** INSTRUCTIONS FOR THE TASK **
In the entries below, count the lines that contain the word "same" and give only that number.

* * *

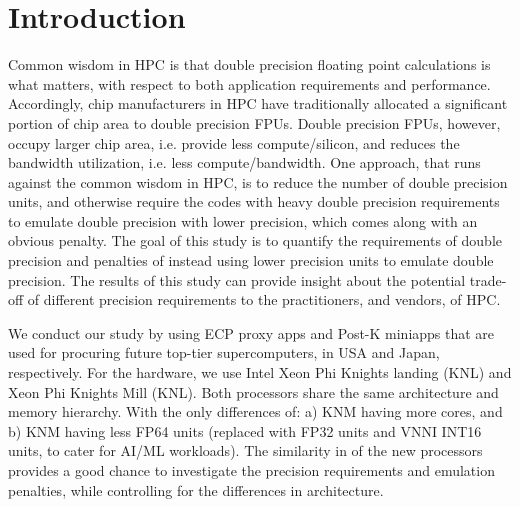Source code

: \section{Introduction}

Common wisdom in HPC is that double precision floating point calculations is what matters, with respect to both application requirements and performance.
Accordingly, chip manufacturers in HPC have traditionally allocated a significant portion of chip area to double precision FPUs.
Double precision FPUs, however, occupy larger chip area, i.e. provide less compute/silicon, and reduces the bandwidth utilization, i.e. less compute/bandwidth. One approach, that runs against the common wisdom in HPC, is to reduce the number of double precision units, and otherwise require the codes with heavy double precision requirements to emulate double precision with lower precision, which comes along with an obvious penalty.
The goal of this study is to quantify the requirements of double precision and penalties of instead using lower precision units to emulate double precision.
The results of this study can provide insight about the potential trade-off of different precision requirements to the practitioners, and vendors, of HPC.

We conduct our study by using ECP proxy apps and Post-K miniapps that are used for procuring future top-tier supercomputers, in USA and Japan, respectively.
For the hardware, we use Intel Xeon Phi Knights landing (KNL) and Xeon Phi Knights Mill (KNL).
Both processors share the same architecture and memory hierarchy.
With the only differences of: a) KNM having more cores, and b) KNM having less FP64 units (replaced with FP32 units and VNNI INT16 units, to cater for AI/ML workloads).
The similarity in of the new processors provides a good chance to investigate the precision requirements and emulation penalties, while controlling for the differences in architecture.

* * *

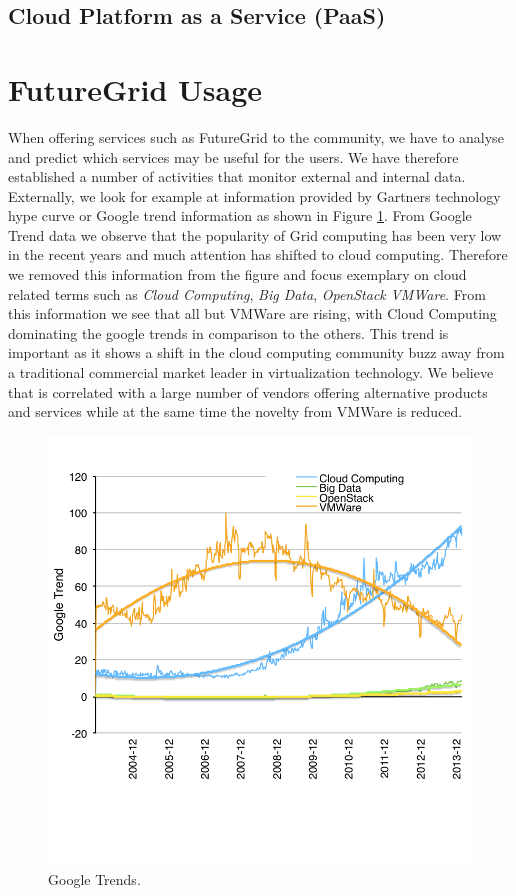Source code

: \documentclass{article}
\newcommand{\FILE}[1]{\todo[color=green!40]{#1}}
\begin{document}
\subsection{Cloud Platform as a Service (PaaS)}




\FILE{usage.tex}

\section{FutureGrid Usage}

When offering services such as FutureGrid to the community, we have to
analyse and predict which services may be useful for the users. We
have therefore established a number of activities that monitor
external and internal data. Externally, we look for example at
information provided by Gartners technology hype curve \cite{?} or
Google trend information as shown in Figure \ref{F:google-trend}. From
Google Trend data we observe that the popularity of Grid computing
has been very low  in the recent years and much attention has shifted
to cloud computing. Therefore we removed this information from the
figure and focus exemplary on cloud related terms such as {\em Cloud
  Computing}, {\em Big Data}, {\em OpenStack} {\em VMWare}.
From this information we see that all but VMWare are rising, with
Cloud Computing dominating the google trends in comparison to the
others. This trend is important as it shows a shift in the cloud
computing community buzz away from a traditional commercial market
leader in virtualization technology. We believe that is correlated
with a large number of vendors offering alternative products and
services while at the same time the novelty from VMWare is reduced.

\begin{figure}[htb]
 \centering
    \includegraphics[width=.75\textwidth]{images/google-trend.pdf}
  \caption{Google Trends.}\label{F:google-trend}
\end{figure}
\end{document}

* * *

** ANSWER TO THE PROBLEM **
2